Equifax CEO: All Companies Get Breached - LopRabbit
https://news.slashdot.org/story/17/09/30/2036215/equifax-ceo-all-companies-get-breached
======
dawnbreez
All companies get breached; not all of them get breached via vulnerabilities
that were known and patchable for two months prior to the breach being
detected. Further, not all companies handle such large amounts of sensitive
information. Equifax's IT staff should have known better, as a whole. I have
seen it argued elsewhere on the internet that their CSO, who only had a degree
in music, should not be blamed for the breach; I have also seen statements
claiming that cross-field collaboration is important, and that many
innovations have come from people working outside of their main field of study
or from uneducated backgrounds. Neither of these statements excuses what
happened. Further, I would argue that if the Equifax CSO were innovating in
her field by bringing some sort of new insight to security, we would not be
talking about aa breach.

------
ineedasername
A "two-wrongs make a right" argument is hardly one that obtains here. First,
the truth of that statement is irrelevant: Most hacked companies find
themselves in that situation, as was the case here, through poor practices.

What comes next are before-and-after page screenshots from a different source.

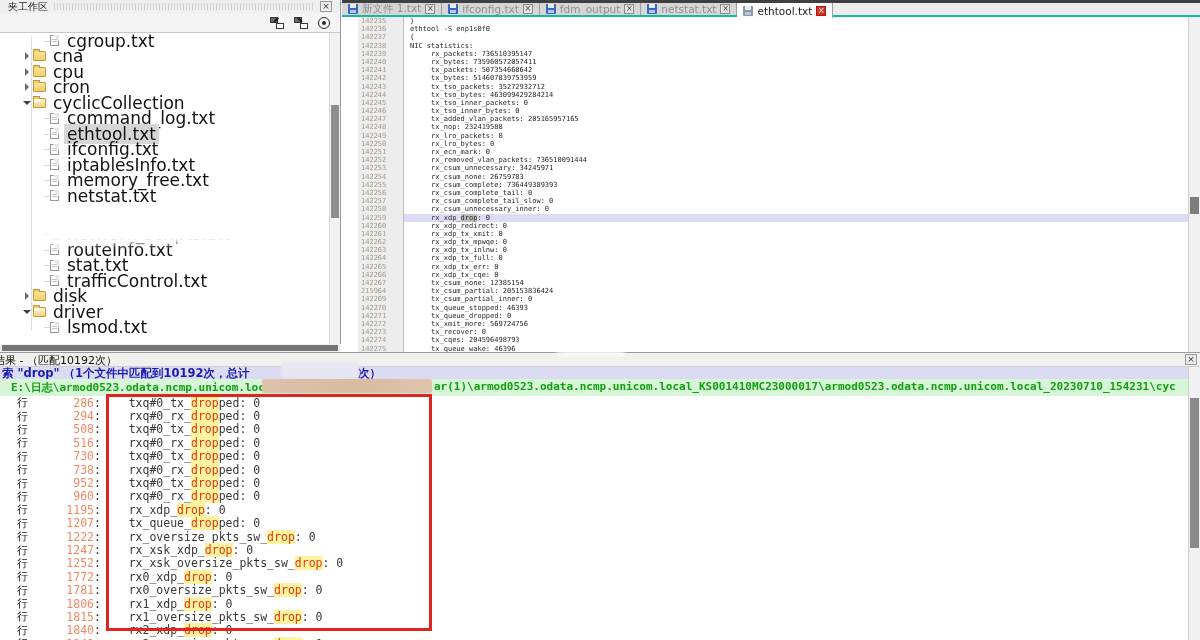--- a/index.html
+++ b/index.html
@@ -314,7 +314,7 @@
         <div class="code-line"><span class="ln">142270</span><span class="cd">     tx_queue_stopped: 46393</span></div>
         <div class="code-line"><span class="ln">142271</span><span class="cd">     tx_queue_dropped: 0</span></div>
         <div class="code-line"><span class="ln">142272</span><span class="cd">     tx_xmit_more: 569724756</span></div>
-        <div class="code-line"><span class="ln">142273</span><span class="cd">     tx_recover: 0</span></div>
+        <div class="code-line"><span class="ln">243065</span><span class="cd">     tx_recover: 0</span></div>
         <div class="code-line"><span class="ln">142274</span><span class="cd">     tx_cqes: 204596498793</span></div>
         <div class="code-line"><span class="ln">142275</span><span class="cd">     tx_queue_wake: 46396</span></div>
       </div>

Second, this is Equifax. A company that includes in its product portfolio
monitoring tools for those unfortunate enough to have their information
compromised. Explicit in this is an acknowledgement of the seriousness and
need to keep such information very well protected.

Saying "all companies get hacked" is akin to a lock company having its offices
get broken into and master keys stolen and duplicated for all of its locks.
And not through creative picking but simple lock bumping of insecure locks.
And then saying, "well all businesses get robbed sometimes".

If such a hypothetical company were very, very lucky, they might still exist a
year on from the the breakin.